Things just ain’t the same for Christian rappers.

The Christian Hip Hop subgenre has always been more complex than its been given credit for, but in the last decade, faith-based MCs have been more fearless than ever about stepping out of the church and into the streets. Derek Minor is one of those artists, and his latest album, The Trap, is his most artistically compelling and courageous offering yet.

There’s an idea held by some in Christian Rap that concerning oneself with “secular” issues such as police brutality and systemic racism is inappropriate or even sinful. Those people are probably descendants of white Christians who called Dr. King a troublemaker, but that’s beside the point. Minor may anger some traditionalists, but he will delight his core fanbase and beyond with his urgent message of equality and justice. “I Have a Dream” is particularly salient. Minor provides drums that punch like Mike Tyson, and is accompanied by bluesy humming as he laments, “I have a dream that the #MeToo movement was not needed/And all of our women, like queens they were treated.”

“Nothing to Something” features rolling trap drums and a spacy beat courtesy of Chino Dollaz, but Minor’s narrowed-eyed rhymes are the star of the show. “And don’t you dare talk about a broken home,” he warns racist detractors. “Cause for 250 years all our families was buzzed whole.” Minor’s words are compelling; there is no separation of church and state here. He loves Jesus, but will not allow America to use religion as a way to skirt responsibility in regards to people of color. The album’s opus is “Decisions,” which follows a man (guest Dre Murray) who appeals his brother not to act rashly, to a chilling outcome. Without spoiling the brilliant story, the song’s graphic depiction of systemic racism may knock the wind out of the listener.
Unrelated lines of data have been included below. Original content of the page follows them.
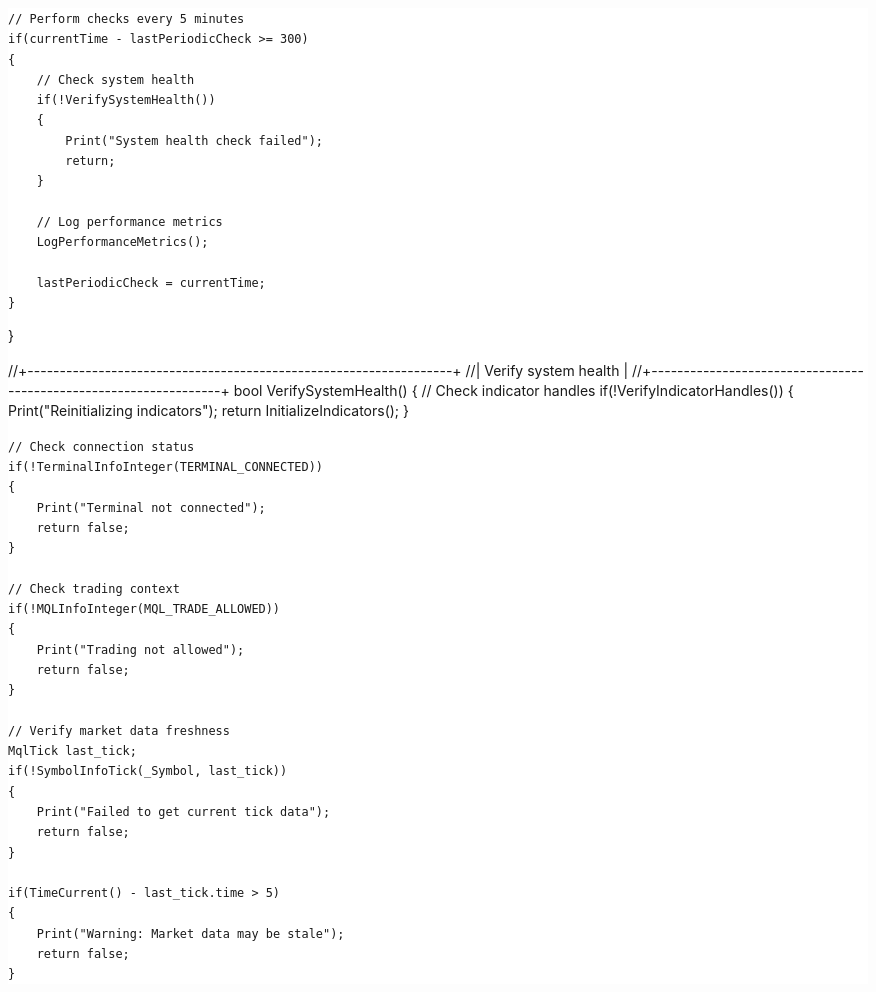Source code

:     // Perform checks every 5 minutes
    if(currentTime - lastPeriodicCheck >= 300)
    {
        // Check system health
        if(!VerifySystemHealth())
        {
            Print("System health check failed");
            return;
        }
        
        // Log performance metrics
        LogPerformanceMetrics();
        
        lastPeriodicCheck = currentTime;
    }
}

//+------------------------------------------------------------------+
//| Verify system health                                              |
//+------------------------------------------------------------------+
bool VerifySystemHealth()
{
    // Check indicator handles
    if(!VerifyIndicatorHandles())
    {
        Print("Reinitializing indicators");
        return InitializeIndicators();
    }
    
    // Check connection status
    if(!TerminalInfoInteger(TERMINAL_CONNECTED))
    {
        Print("Terminal not connected");
        return false;
    }
    
    // Check trading context
    if(!MQLInfoInteger(MQL_TRADE_ALLOWED))
    {
        Print("Trading not allowed");
        return false;
    }
    
    // Verify market data freshness
    MqlTick last_tick;
    if(!SymbolInfoTick(_Symbol, last_tick))
    {
        Print("Failed to get current tick data");
        return false;
    }
    
    if(TimeCurrent() - last_tick.time > 5)
    {
        Print("Warning: Market data may be stale");
        return false;
    }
That’s not to say the entire album is filled with righteous anger. Hood pitfalls are a major theme throughout, though not in the way many trap rappers employ it. Rather than exploit, Derek prays for the d-boys. He encourages hustlers to rise up on “See You Win,” but offers compassion instead of condemnation. Minor is smart enough to know that the “tough” (read: reckless) approaches of the Reagan’s and Giuliani’s of the world have been ineffective, and uses his art to enlighten and reach out a helping hand. Musically, the balance between his steel-toed stance toward corrupt institutions and downright loving approach to hustlers imbues The Trap with engrossing duality.

The production befits the title but features enough variation to avoid sounding like your neighbor’s SoundCloud project. The title track, produced by Minor and the Juice Bangers, effortlessly transitions from elegant piano keys and a Gospel choir to minimalistic trap drums, and back again. Aaron Cole belts out a beautiful hook over “Don’t Cry,” which features plucky, inspiring piano keys courtesy of Minor. Whether the music is delightful or dark, it adeptly accentuates Minor’s message.

There is little to find fault with on this album. If one were to nit-pick, the message of “Man” loses its luster because of Minor’s hushed delivery and choppy flow. “Robin” is sonically pleasing, but doesn’t add much to the overall product. However, these are minor flaws in a majorly impactful project. The Trap is politically unflinching, sonically soulful, and starkly passionate.

What more can you ask for from a Hip Hop album in 2018?